ShipCheck

Readiness report

ShipCheck

ALMOST

Strong product thinking with a few gaps. Fix the RED items - you are close.

0

Overall insight

The product thinking on user definition and problem clarity is strong and specific. The critical gap is distribution - the current plan names channels but not sequences, people, or messages. A product about product thinking needs a distribution plan that demonstrates product thinking. Fix that section and this is ready.

Question 15

Who are the first 10 users, and how exactly will you reach each of them?

RED

Post to Mind the Product Slack #building channel. Tweet to Build in Public community. Share in Lenny's Newsletter Slack. DM 5 PM friends who are actively building side projects with a personal ask.

This names four channels but does not specify sequence, message, or named contacts. Post to MTP Slack and tweet to Build in Public are intentions, not a plan. For a developer tool at MVP stage, distribution needs to start with direct personal outreach before public posting.

Next step: Write the exact DM message you will send to 5 specific people this week.

Question 18

What is your Day 7 retention plan - what brings a user back after their first session?

RED

ShipCheck is deliberately one-shot per project. Users return when they start a new project. There is no artificial retention mechanic - return visits reflect genuine new building activity.

Accepting that a tool is one-shot is honest, but users return when they start a new project is not a retention plan. For a developer tool, the lack of any re-engagement mechanism means growth relies entirely on word of mouth from first-time users.

Next step: Identify one concrete touchpoint that brings a user back for their second project.

Question 9

On a scale of 1-10, how urgent is this problem for your user - where 10 means they are actively searching for a solution right now?

AMBER

6. They are not searching for this product by name. But when shown it, the recognition is instant and the use is immediate. The urgency is latent - it becomes acute the moment they try it.

The honesty of latent urgency is right. But for a developer tool targeting builders, a 6 is a positioning problem: if users are not searching for this, distribution must create demand rather than capture it.

Question 19

What is the single metric that tells you, unambiguously, whether your product is working?

AMBER

Wizard completion rate: the percentage of users who start question 1 and submit all 20. Below 60% means the friction is too high somewhere. Novus drop-off data tells us exactly where.

Completion rate is the right north star for a wizard-based product. The 60% threshold is a reasonable hypothesis. What is missing is a secondary metric for whether completing the wizard led to behavior change.

Question 1

Describe your target user in one sentence - job title, context, and the one thing they care most about.

GREEN

A solo builder or PM who has an idea or MVP and is about to ship - and has not yet been forced to articulate the uncomfortable basics: who it is for, whether the problem is real, and whether anyone will find it.

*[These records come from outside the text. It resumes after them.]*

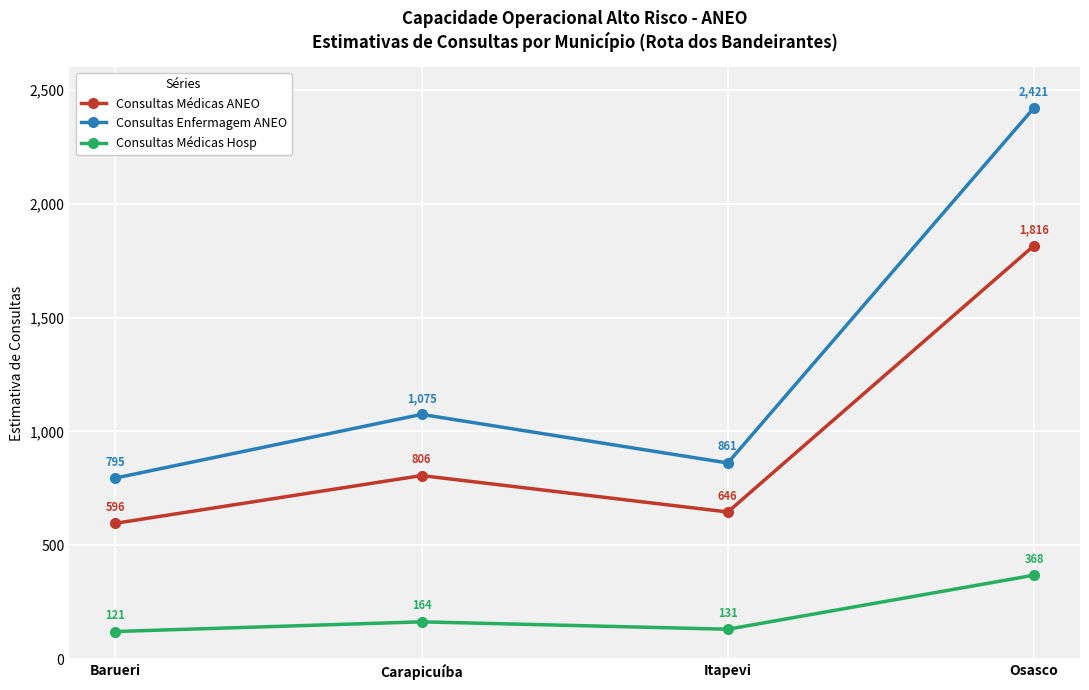

List the labels in order of Consultas Médicas Hosp value, largest first.

Osasco, Carapicuíba, Itapevi, Barueri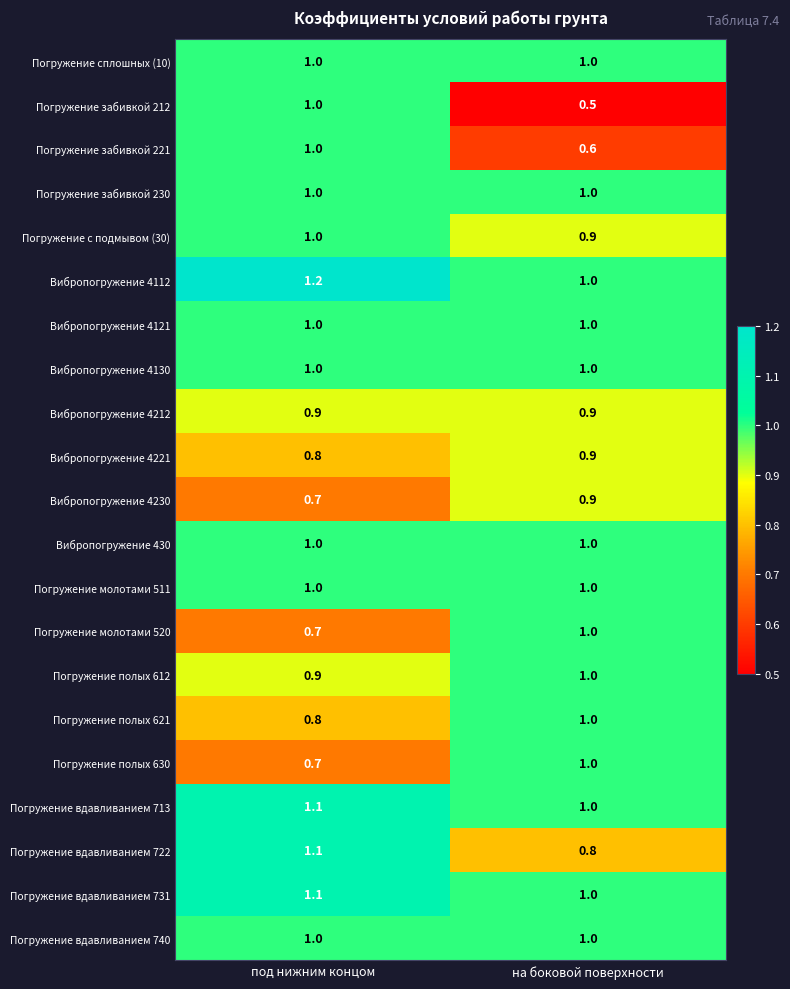

The value of Вибропогружение 430 at на боковой поверхности is 1.0. True or false?

True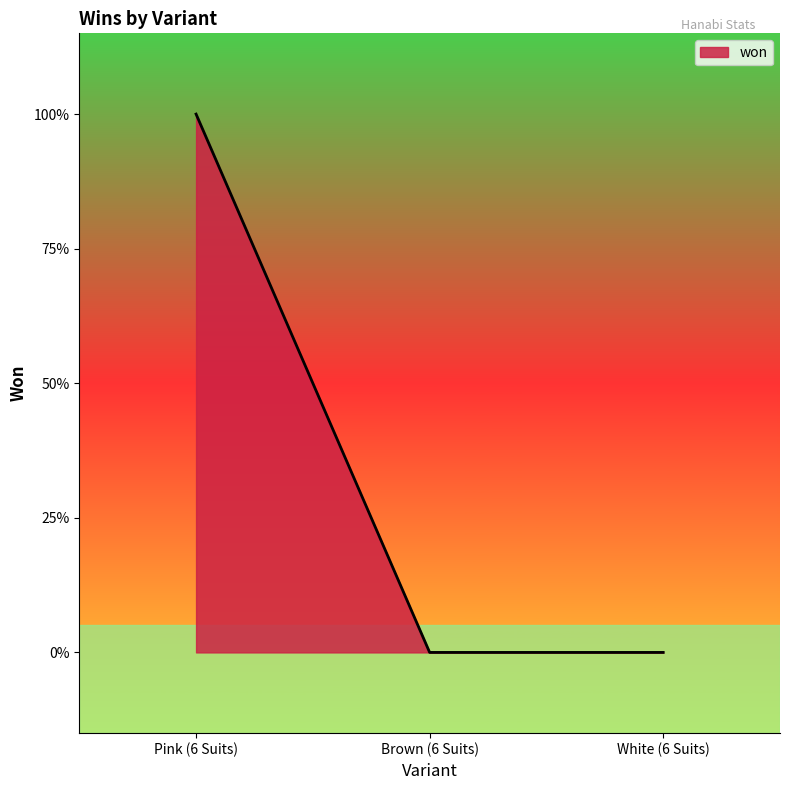

List the labels in order of value, smallest first.

Brown (6 Suits), White (6 Suits), Pink (6 Suits)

Specific role, specific moment, specific psychological state: has not yet been forced. This user definition would survive a research interview. The framing makes the product value proposition self-evident without needing an explanation.

Question 3

What does your user do today instead of using your product?

GREEN

They ship anyway. They move from idea to build without the middle step. The alternative to ShipCheck is not another tool - it is nothing, and shipping with nothing is the default behavior of 90% of builders.

Naming nothing as the real alternative is the most insightful answer in this section. It correctly identifies that the competitive threat is default behavior, not another app. That framing has direct implications for messaging and distribution.

Question 11

Can a complete stranger land on your URL right now and get value without reading any documentation?

GREEN

Yes. One headline, one button: Check your product. No signup. No documentation. You are answering question 1 within 30 seconds of landing.

This answer demonstrates product maturity because it says what a stranger can do without documentation. The specific 30 seconds to question 1 detail shows the first-use path has been measured.

Question 20

What does your Novus / analytics data show about how users actually behave vs. how you expected them to behave?

GREEN

Novus showed 43% of users dropped off at question 12 - what would a user have to believe is true to find your product valuable? The subtext was too abstract. We rewrote it with a concrete example. Drop-off at that question fell from 43% to 21%.

This is the strongest answer in the report. It names a specific metric, a specific question, a specific intervention, and a specific result. This is what product thinking with behavioral data looks like.